Sonia Sacco – Vita
“Oltre” le difficoltà, “oltre” le parole, “oltre” gli ostacoli… persino “oltre” la ragione. È sempre il dover guardare e andare “oltre” a farci sentire incredibilmente ed inesorabilmente “più indietro”.
“Oltre” le difficoltà, “oltre” le parole, “oltre” gli ostacoli… persino “oltre” la ragione. È sempre il dover guardare e andare “oltre” a farci sentire incredibilmente ed inesorabilmente “più indietro”.
Com’è strano il ciclo della vita, a volte lo sembra.Siamo bambini, abbiamo un totale rapporto di dipendenza dai nostri genitori, poi ad un tratto cresciamo, cominciamo a pensare ai notri futuri figli, alla nostra futura famiglia, andiamo all’università o al lavoro, stacchiamo tutt’insieme qst cordone ombelicale, ci allontaniamo, e, a volte, quando ormai sembra troppo tardi, ci ritroviamo a parlare con degli “sconosciuti”, con persone alle quali offri ormai solo una misera parte della tua vita, con cui condividi solo pochi istanti, almeno paragonandoli a quelli di prima. E poi un piccolo gesto, un abbraccio, un bacio, una telefonata, una parola detta al momento giusto, e quel varco che sembrava per un attimo essersi formato, viene superato nuovamente dall’ancestrale legame di sangue.

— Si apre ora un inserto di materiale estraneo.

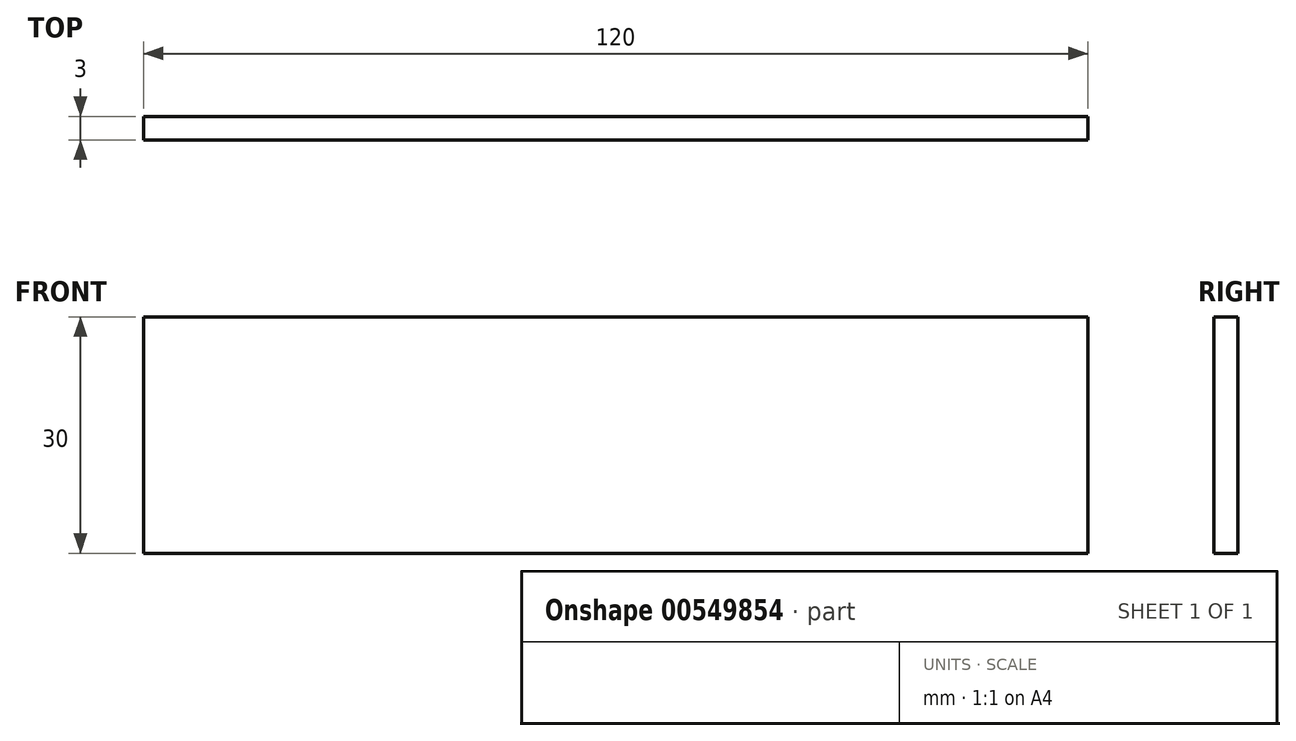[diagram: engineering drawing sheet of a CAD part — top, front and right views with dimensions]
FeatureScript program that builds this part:
annotation { "Feature Type Name" : "Feature", "Feature Type Description" : "" }
export const myFeature = defineFeature(function(context is Context, id is Id, definition is map)
    precondition{}
    {
        {
            var Q0;
            Q0=qCreatedBy(makeId("Front.planeOp"),FACE);
            var sketch = newSketch(context, id + "F0", { "sketchPlane" : qUnion([Q0])});
            skLineSegment(sketch, "E0.bottom", {"start": v(0, 0) * mm, "end": v(120, 0) * mm});
            skLineSegment(sketch, "E0.top", {"start": v(0, 30) * mm, "end": v(120, 30) * mm});
            skLineSegment(sketch, "E0.left", {"start": v(0, 0) * mm, "end": v(0, 30) * mm});
            skLineSegment(sketch, "E0.right", {"start": v(120, 0) * mm, "end": v(120, 30) * mm});
            skSolve(sketch);
        }
        {
            var Q0;
            Q0=makeQuery(id+"F0.imprint","IMPRINT",FACE,{"disambiguationData":[TD([[makeQuery(id+"F0.imprint","IMPRINT",EDGE,{"derivedFrom":sQuery(id+"F0.wireOp",EDGE,"E0.bottom")}),1.0]])]});
            extrude(context, id + "F1", {"entities" : qUnion([Q0]), "depth" : 3 * mm, "offsetDistance" : 25 * mm});
        }
    });
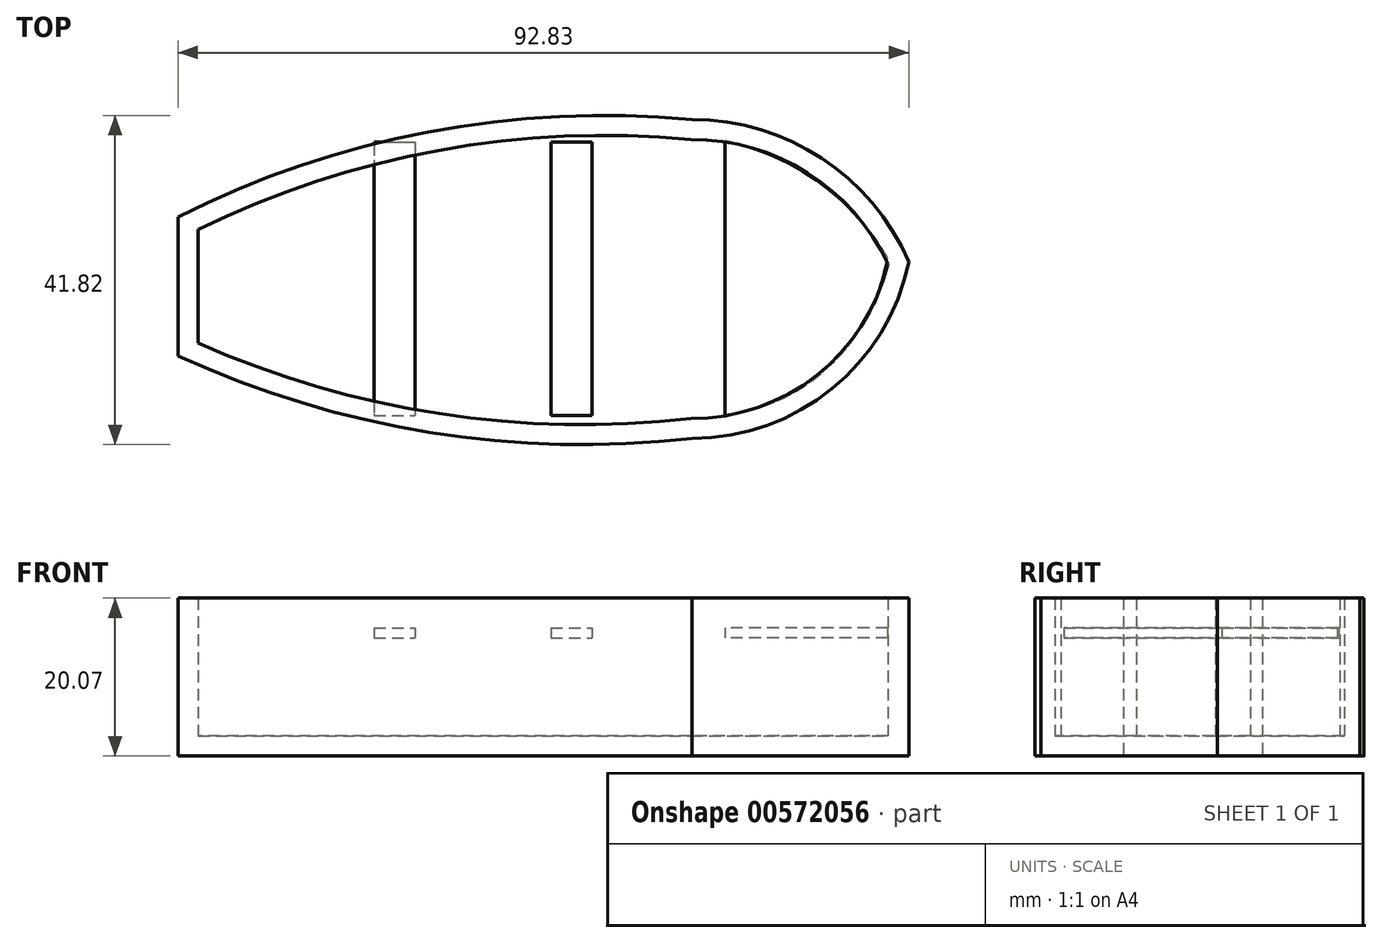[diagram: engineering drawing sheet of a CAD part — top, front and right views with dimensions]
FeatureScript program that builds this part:
annotation { "Feature Type Name" : "Feature", "Feature Type Description" : "" }
export const myFeature = defineFeature(function(context is Context, id is Id, definition is map)
    precondition{}
    {
        {
            var Q0;
            Q0=qCreatedBy(makeId("Top.planeOp"),FACE);
            var sketch = newSketch(context, id + "F0", { "sketchPlane" : qUnion([Q0])});
            skArc(sketch, "E0", {"start": v(42.33, 24.72) * mm, "mid": v(31.25, 37.88) * mm, "end": v(14.77, 42.81) * mm});
            skArc(sketch, "E1", {"start": v(14.77, 2.27) * mm, "mid": v(32.54, 8.6) * mm, "end": v(42.33, 24.72) * mm});
            skLineSegment(sketch, "E2", {"start": v(14.77, 42.81) * mm, "end": v(14.77, 2.27) * mm});
            skLineSegment(sketch, "E3", {"start": v(-50.5, 30.42) * mm, "end": v(-50.5, 12.77) * mm});
            skArc(sketch, "E4", {"start": v(14.77, 42.81) * mm, "mid": v(-18.74, 41.21) * mm, "end": v(-50.5, 30.42) * mm});
            skArc(sketch, "E5", {"start": v(-50.5, 12.77) * mm, "mid": v(-18.58, 3.06) * mm, "end": v(14.77, 2.27) * mm});
            skSolve(sketch);
        }
        {
            var Q0;
            Q0 = qSketchRegion(id + "F0", true);
            extrude(context, id + "F1", {"entities" : qUnion([Q0]), "depth" : 20.07 * mm, "offsetDistance" : 25.4 * mm});
        }
        {
            var Q0;
            Q0=makeQuery(id+"F1.opExtrude","CAP_FACE",FACE,{"disambiguationData":[OSD([sQuery(id+"F0.wireOp",EDGE,"HWol82R2-P8od-HedC-jz0Y-oSyAZcCyP6OR"),sQuery(id+"F0.wireOp",EDGE,"yGTrVZHS-N3MC-Fw7o-HvIH-kS2mrOcGAq8M"),sQuery(id+"F0.wireOp",EDGE,"GSCZsoGY-O1ra-Fvvf-Q5Zp-XjyPxAzI4hCJ"),sQuery(id+"F0.wireOp",EDGE,"E0"),sQuery(id+"F0.wireOp",EDGE,"E1")])],"isStart":false});
            shell(context, id + "F2", {"entities" : qUnion([Q0]), "thickness" : 2.54 * mm});
        }
        {
            var Q0;
            Q0=qCreatedBy(makeId("Top.planeOp"),FACE);
            cPlane(context, id + "F3", {"entities" : qUnion([Q0]), "cplaneType" : CPlaneType.OFFSET, "offset" : 15 * mm, "width" : 152.4 * mm, "height" : 152.4 * mm});
        }
        {
            var Q0;
            Q0=qCreatedBy(id+"F3.planeOp",FACE);
            var sketch = newSketch(context, id + "F4", { "sketchPlane" : qUnion([Q0])});
            skLineSegment(sketch, "E6.bottom", {"start": v(-3.16, 39.92) * mm, "end": v(2.07, 39.92) * mm});
            skLineSegment(sketch, "E6.top", {"start": v(-3.16, 5.17) * mm, "end": v(2.07, 5.17) * mm});
            skLineSegment(sketch, "E6.left", {"start": v(-3.16, 39.92) * mm, "end": v(-3.16, 5.17) * mm});
            skLineSegment(sketch, "E6.right", {"start": v(2.07, 39.92) * mm, "end": v(2.07, 5.17) * mm});
            skLineSegment(sketch, "E7.bottom", {"start": v(-25.64, 39.92) * mm, "end": v(-20.42, 39.92) * mm});
            skLineSegment(sketch, "E7.top", {"start": v(-25.64, 5.17) * mm, "end": v(-20.42, 5.17) * mm});
            skLineSegment(sketch, "E7.left", {"start": v(-25.64, 39.92) * mm, "end": v(-25.64, 5.17) * mm});
            skLineSegment(sketch, "E7.right", {"start": v(-20.42, 39.92) * mm, "end": v(-20.42, 5.17) * mm});
            skLineSegment(sketch, "E8", {"start": v(18.94, 40.1) * mm, "end": v(18.94, 5.17) * mm});
            skArc(sketch, "E9", {"start": v(39.62, 25.25) * mm, "mid": v(30.86, 34.88) * mm, "end": v(18.94, 40.1) * mm});
            skArc(sketch, "E10", {"start": v(18.94, 5.17) * mm, "mid": v(32.6, 11.8) * mm, "end": v(39.62, 25.25) * mm});
            skSolve(sketch);
        }
        {
            var Q0;
            Q0 = qSketchRegion(id + "F4", true);
            extrude(context, id + "F5", {"entities" : qUnion([Q0]), "depth" : 1.27 * mm, "offsetDistance" : 25.4 * mm});
        }
        {
            var Q0;
            Q0=qCreatedBy(makeId("Right.planeOp"),FACE);
            cPlane(context, id + "F6", {"entities" : qUnion([Q0]), "cplaneType" : CPlaneType.OFFSET, "offset" : 50.55 * mm, "oppositeDirection" : true, "width" : 152.4 * mm, "height" : 152.4 * mm});
        }
    });
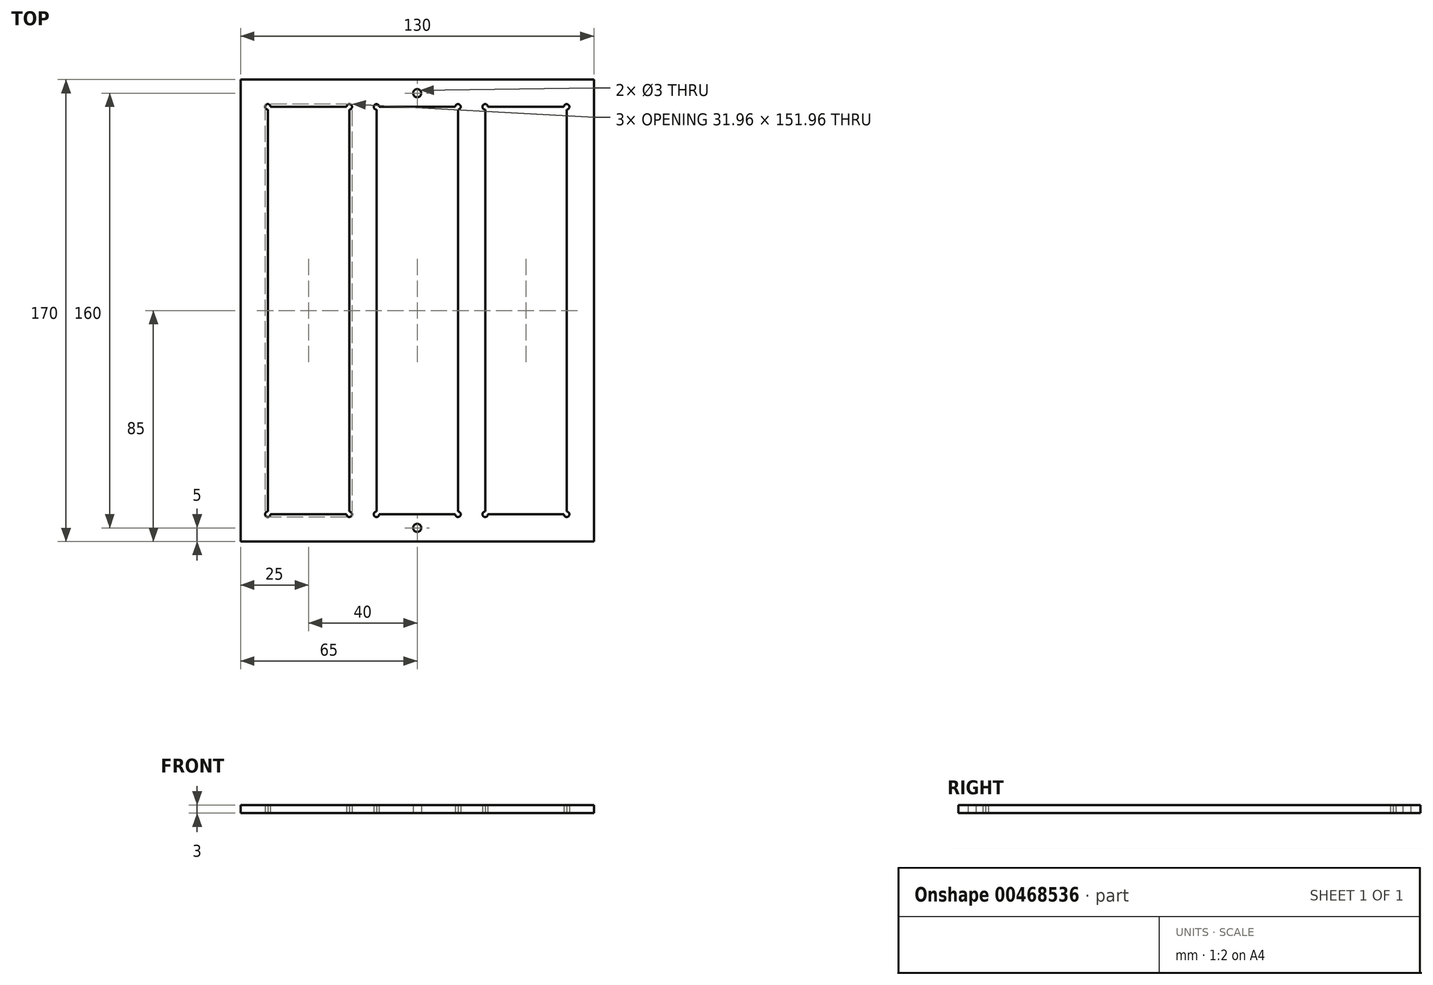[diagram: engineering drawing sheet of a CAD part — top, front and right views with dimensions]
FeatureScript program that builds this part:
annotation { "Feature Type Name" : "Feature", "Feature Type Description" : "" }
export const myFeature = defineFeature(function(context is Context, id is Id, definition is map)
    precondition{}
    {
        {
            var Q0;
            Q0=qCreatedBy(makeId("Top.planeOp"),FACE);
            var sketch = newSketch(context, id + "F0", { "sketchPlane" : qUnion([Q0])});
            skLineSegment(sketch, "E0.bottom", {"start": v(-65, 85) * mm, "end": v(65, 85) * mm});
            skLineSegment(sketch, "E0.top", {"start": v(-65, -85) * mm, "end": v(65, -85) * mm});
            skLineSegment(sketch, "E0.left", {"start": v(-65, 85) * mm, "end": v(-65, -85) * mm});
            skLineSegment(sketch, "E0.right", {"start": v(65, 85) * mm, "end": v(65, -85) * mm});
            skPoint(sketch, "E1", {"position": v(0, 85) * mm});
            skPoint(sketch, "E2", {"position": v(-65, 0) * mm});
            skLineSegment(sketch, "E3", {"start": v(-55, 85) * mm, "end": v(-55, -85) * mm, "construction": true});
            skLineSegment(sketch, "E4", {"start": v(-15, 85) * mm, "end": v(-15, -85) * mm, "construction": true});
            skLineSegment(sketch, "E5", {"start": v(25, 85) * mm, "end": v(25, -85) * mm, "construction": true});
            skLineSegment(sketch, "E6", {"start": v(-65, 75) * mm, "end": v(65, 75) * mm, "construction": true});
            skLineSegment(sketch, "E7.bottom", {"start": v(-55, 75) * mm, "end": v(-25, 75) * mm});
            skLineSegment(sketch, "E7.top", {"start": v(-55, -75) * mm, "end": v(-25, -75) * mm});
            skLineSegment(sketch, "E7.left", {"start": v(-55, 75) * mm, "end": v(-55, -75) * mm});
            skLineSegment(sketch, "E7.right", {"start": v(-25, 75) * mm, "end": v(-25, -75) * mm});
            skLineSegment(sketch, "E8.bottom", {"start": v(-15, 75) * mm, "end": v(15, 75) * mm});
            skLineSegment(sketch, "E8.top", {"start": v(-15, -75) * mm, "end": v(15, -75) * mm});
            skLineSegment(sketch, "E8.left", {"start": v(-15, 75) * mm, "end": v(-15, -75) * mm});
            skLineSegment(sketch, "E8.right", {"start": v(15, 75) * mm, "end": v(15, -75) * mm});
            skLineSegment(sketch, "E9.bottom", {"start": v(25, 75) * mm, "end": v(55, 75) * mm});
            skLineSegment(sketch, "E9.top", {"start": v(25, -75) * mm, "end": v(55, -75) * mm});
            skLineSegment(sketch, "E9.left", {"start": v(25, 75) * mm, "end": v(25, -75) * mm});
            skLineSegment(sketch, "E9.right", {"start": v(55, 75) * mm, "end": v(55, -75) * mm});
            skCircle(sketch, "E10", {"center": v(-55, 75) * mm, "radius": 1 * mm});
            skCircle(sketch, "E11", {"center": v(-25, 75) * mm, "radius": 1 * mm});
            skCircle(sketch, "E12", {"center": v(-15, 75) * mm, "radius": 1 * mm});
            skCircle(sketch, "E13", {"center": v(15, 75) * mm, "radius": 1 * mm});
            skCircle(sketch, "E14", {"center": v(55, 75) * mm, "radius": 1 * mm});
            skCircle(sketch, "E15", {"center": v(25, 75) * mm, "radius": 1 * mm});
            skCircle(sketch, "E16", {"center": v(-55, -75) * mm, "radius": 1 * mm});
            skCircle(sketch, "E17", {"center": v(-25, -75) * mm, "radius": 1 * mm});
            skCircle(sketch, "E18", {"center": v(-15, -75) * mm, "radius": 1 * mm});
            skCircle(sketch, "E19", {"center": v(15, -75) * mm, "radius": 1 * mm});
            skCircle(sketch, "E20", {"center": v(25, -75) * mm, "radius": 1 * mm});
            skCircle(sketch, "E21", {"center": v(55, -75) * mm, "radius": 1 * mm});
            skLineSegment(sketch, "E22", {"start": v(0, 85) * mm, "end": v(0, 75) * mm, "construction": true});
            skCircle(sketch, "E23", {"center": v(0, 80) * mm, "radius": 1.5 * mm});
            skLineSegment(sketch, "E24", {"start": v(0, -85) * mm, "end": v(0, -75) * mm, "construction": true});
            skCircle(sketch, "E25", {"center": v(0, -80) * mm, "radius": 1.5 * mm});
            skSolve(sketch);
        }
        {
            var Q0;
            Q0 = qSketchRegion(id + "F0", true);
            var Q1;
            Q1=makeQuery(id+"F0.imprint","IMPRINT",FACE,{"disambiguationData":[TD([[makeQuery(id+"F0.imprint","IMPRINT",EDGE,{"derivedFrom":sQuery(id+"F0.wireOp",EDGE,"E0.bottom")}),-1.0]])]});
            extrude(context, id + "F1", {"entities" : qUnion([Q0, Q1]), "depth" : 3 * mm, "offsetDistance" : 25 * mm});
        }
    });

Vivo come una farfalla. Nasco che sono un verme, poi l’affermazione e i giorni di gloria che ti permettono di volare. Posso morire soddisfatto.
Vivo di attimi vissuti incisi nell’anima e fotografati nella mente.
Puoi vivere di sogni, ma non “morire” rincorrendo illusioni.
Ad ogni chiusura di giornata un solo quesito accompagna i sogni “ho fatto tutto ciò che potevo oggi? O avrei potuto dare di più?”Tutto questo nasce da una voglia di strafare che caratterizza me.
In questi anni ho imparato che molte persone sono dei grandi attori, soprattutto in amore. Troppi “ti amo” troppi “ti voglio bene” e pochi cuori sinceri.